Construction worker found guilty in €700,000 cannabis case

A construction worker has been convicted of having cannabis resin valued almost €700,000 for sale or supply.

A construction worker has been convicted of having cannabis resin valued almost €700,000 for sale or supply.

David Kavanagh (aged 32) with an address at Gerardstown Wood, Santry was arrested in the course of a garda surveillance operation targeting a major north city criminal drugs gang.

Kavanagh, a father of one, was found guilty at Dublin Circuit Criminal Court of having the cannabis for sale or supply on February 16, 2005.

He had denied the charge in the five-day trial and the jury returned its 10-2 majority verdict following more than three hours deliberation.

Judge Patricia Ryan remanded him in custody for sentence later and thanked the nine women and three men of the jury for their care and attention to the case.

Kavanagh was arrested after Detective Gardaí Sean Brennan and Grainne McCormack and other members of the surveillance operation observed him get into a Ford Transit Van at Fastfit Exhaust Centre on Coolock Lane.

He was followed while he drove to his apartment where gardaí observed him bringing two boxes from the van into the premises.

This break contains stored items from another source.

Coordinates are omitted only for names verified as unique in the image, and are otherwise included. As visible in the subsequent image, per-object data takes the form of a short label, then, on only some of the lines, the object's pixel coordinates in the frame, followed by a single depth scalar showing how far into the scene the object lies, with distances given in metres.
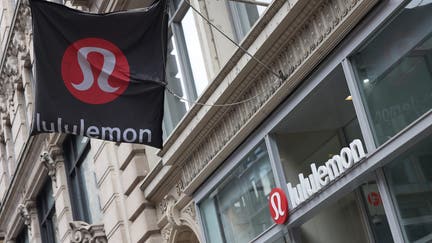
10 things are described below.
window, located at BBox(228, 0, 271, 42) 13.52
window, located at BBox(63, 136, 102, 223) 20.61
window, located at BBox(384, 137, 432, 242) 9.84
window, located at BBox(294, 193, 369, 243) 12.80
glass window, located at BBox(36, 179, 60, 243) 24.66
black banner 12.61
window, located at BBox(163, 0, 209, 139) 15.30
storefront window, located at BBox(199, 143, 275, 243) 12.94
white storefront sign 10.71
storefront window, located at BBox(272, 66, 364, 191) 12.07
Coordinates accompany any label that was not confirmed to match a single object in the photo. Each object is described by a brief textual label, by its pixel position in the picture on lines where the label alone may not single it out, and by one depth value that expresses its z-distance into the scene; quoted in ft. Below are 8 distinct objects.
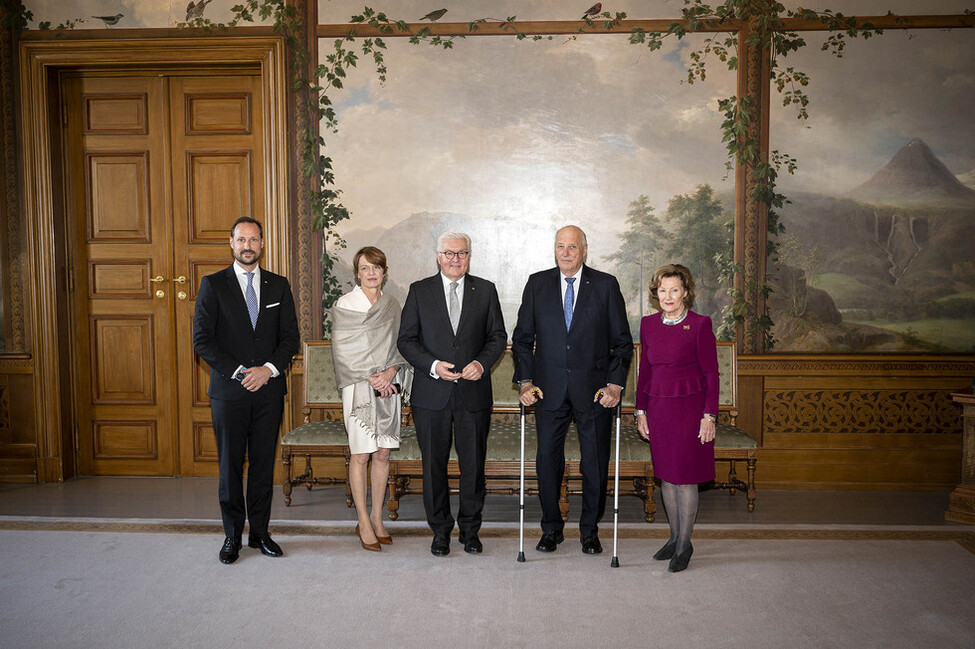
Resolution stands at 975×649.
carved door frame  16.49
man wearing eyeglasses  11.82
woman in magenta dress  11.24
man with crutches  11.94
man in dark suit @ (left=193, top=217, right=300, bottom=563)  11.44
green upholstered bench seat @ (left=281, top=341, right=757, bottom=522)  14.15
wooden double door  17.31
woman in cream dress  12.04
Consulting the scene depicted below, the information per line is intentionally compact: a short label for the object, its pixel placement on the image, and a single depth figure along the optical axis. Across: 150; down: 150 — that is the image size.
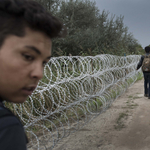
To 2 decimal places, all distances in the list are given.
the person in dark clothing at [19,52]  0.61
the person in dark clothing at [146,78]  7.29
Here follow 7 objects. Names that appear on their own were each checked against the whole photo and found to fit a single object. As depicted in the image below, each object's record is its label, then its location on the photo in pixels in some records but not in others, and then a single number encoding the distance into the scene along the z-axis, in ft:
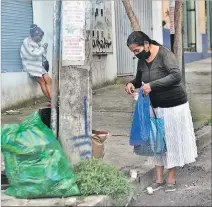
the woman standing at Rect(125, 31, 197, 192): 16.12
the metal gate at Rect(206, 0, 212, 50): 68.07
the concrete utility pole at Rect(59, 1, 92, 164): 15.37
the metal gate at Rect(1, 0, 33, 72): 30.60
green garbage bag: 13.94
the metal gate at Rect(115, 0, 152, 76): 44.78
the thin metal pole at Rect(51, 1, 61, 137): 15.33
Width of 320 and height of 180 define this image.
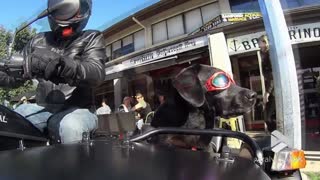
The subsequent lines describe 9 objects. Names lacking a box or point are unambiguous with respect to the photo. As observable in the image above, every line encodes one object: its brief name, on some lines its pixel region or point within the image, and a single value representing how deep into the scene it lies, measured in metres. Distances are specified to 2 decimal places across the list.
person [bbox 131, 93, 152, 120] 5.43
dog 1.68
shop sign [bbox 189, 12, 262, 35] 7.73
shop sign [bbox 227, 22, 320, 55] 5.71
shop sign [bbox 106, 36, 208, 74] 7.74
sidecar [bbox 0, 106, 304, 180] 0.68
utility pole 1.64
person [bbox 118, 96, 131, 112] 6.42
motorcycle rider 1.09
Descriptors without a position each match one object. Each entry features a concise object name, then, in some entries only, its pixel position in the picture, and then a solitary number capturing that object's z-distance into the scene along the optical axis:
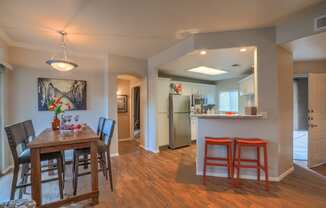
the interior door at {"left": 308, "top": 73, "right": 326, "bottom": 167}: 3.55
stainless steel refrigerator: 5.04
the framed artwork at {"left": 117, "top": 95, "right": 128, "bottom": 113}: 6.23
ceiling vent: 2.27
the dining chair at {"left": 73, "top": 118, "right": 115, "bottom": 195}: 2.45
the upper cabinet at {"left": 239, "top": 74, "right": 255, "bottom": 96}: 4.48
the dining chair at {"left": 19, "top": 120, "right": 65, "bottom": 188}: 2.41
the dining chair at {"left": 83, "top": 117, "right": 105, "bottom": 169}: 3.27
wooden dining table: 1.98
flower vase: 3.06
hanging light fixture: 2.77
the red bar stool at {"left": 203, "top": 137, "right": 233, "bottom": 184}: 2.83
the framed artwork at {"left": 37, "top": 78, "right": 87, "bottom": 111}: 3.75
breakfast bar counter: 2.89
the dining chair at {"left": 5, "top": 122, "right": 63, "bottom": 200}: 2.06
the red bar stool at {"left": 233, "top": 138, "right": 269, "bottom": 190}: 2.68
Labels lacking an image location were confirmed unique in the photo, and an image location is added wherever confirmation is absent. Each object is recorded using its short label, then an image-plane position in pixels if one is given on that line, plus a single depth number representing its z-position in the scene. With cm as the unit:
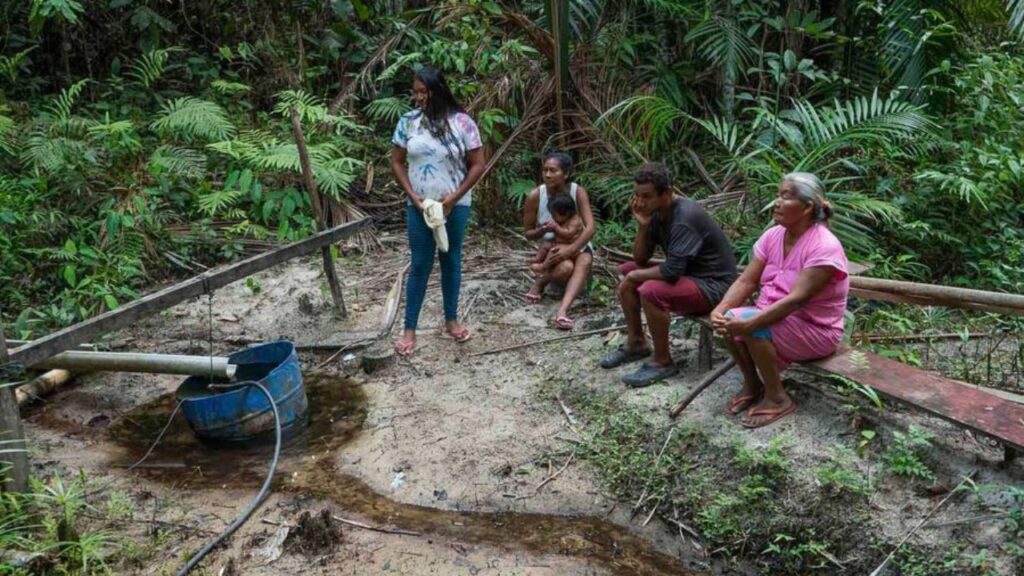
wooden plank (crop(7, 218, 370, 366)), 374
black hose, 343
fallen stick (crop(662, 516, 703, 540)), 363
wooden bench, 324
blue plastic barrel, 434
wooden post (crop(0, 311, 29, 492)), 342
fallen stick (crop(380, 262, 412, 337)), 580
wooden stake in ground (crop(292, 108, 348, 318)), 552
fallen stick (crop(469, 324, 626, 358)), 534
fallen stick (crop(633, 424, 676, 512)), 381
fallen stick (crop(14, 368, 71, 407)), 486
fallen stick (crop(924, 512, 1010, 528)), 314
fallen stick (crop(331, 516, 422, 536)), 368
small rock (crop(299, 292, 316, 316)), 611
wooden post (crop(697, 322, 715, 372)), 453
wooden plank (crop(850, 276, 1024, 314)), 381
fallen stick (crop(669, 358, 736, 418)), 418
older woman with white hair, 371
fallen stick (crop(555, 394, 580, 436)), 444
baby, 573
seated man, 435
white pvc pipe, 436
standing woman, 490
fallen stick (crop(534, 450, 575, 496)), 398
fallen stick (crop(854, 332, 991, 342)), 470
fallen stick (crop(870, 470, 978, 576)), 319
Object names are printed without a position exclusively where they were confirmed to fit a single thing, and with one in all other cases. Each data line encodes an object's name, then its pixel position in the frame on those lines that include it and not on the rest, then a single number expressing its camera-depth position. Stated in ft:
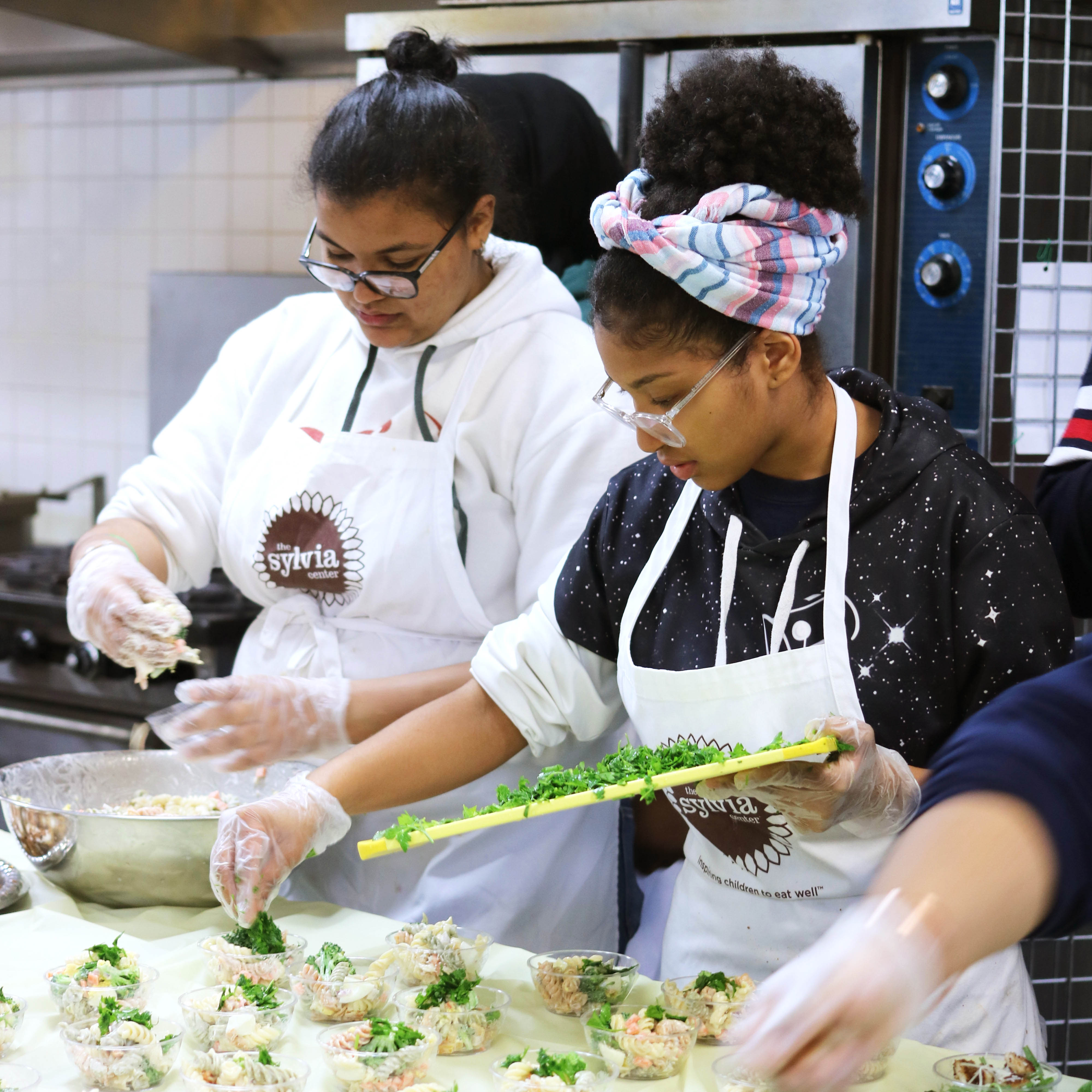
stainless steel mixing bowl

Armed gardaí confronted him after he came back to the van and as he was bending over the boxes. When he saw the gardaí, he fell backwards out of the van and hit his head on the ground.

Det Gda Brennan said a search of the van revealed three boxes with 90-100 kgs of cannabis valued at €676,825, as well as five boxes of "Ascot" shoes.

Kavanagh claimed when interviewed that he brought two boxes of shoes into the house because he had intended to take one pair of "runners" for himself and he had "no idea" the other boxes contained cannabis.

He told Det Gdi Maurice Ward and Jim McGovern that "for an easy €500" he agreed to drive the van to Blanchardstown. He said he was told the "shoes" had been stolen but was not told where from and did not ask.

Kavanagh said he could not name the person or persons who hired him for fear of his life and the safety of his family. "If you hang these people, you get hanged by them yourself."

He denied he was protecting the person or persons who hired him and said: "I’m protecting myself."

He repeatedly denied garda assertions that he was aware he was involved in drugs. He said he only got involved in moving what he was told was stolen footwear "as I thought it was the easiest €500 I would get".

Kavanagh told the gardaí that when he collected the van he thought there was "something dopey" going on and he became suspicious at the way one of the men involved moved with his hand over his face.

"I was worried from the start for moving stolen goods but I just wanted to make a quick buck," he said. "It was the biggest mistake I ever made."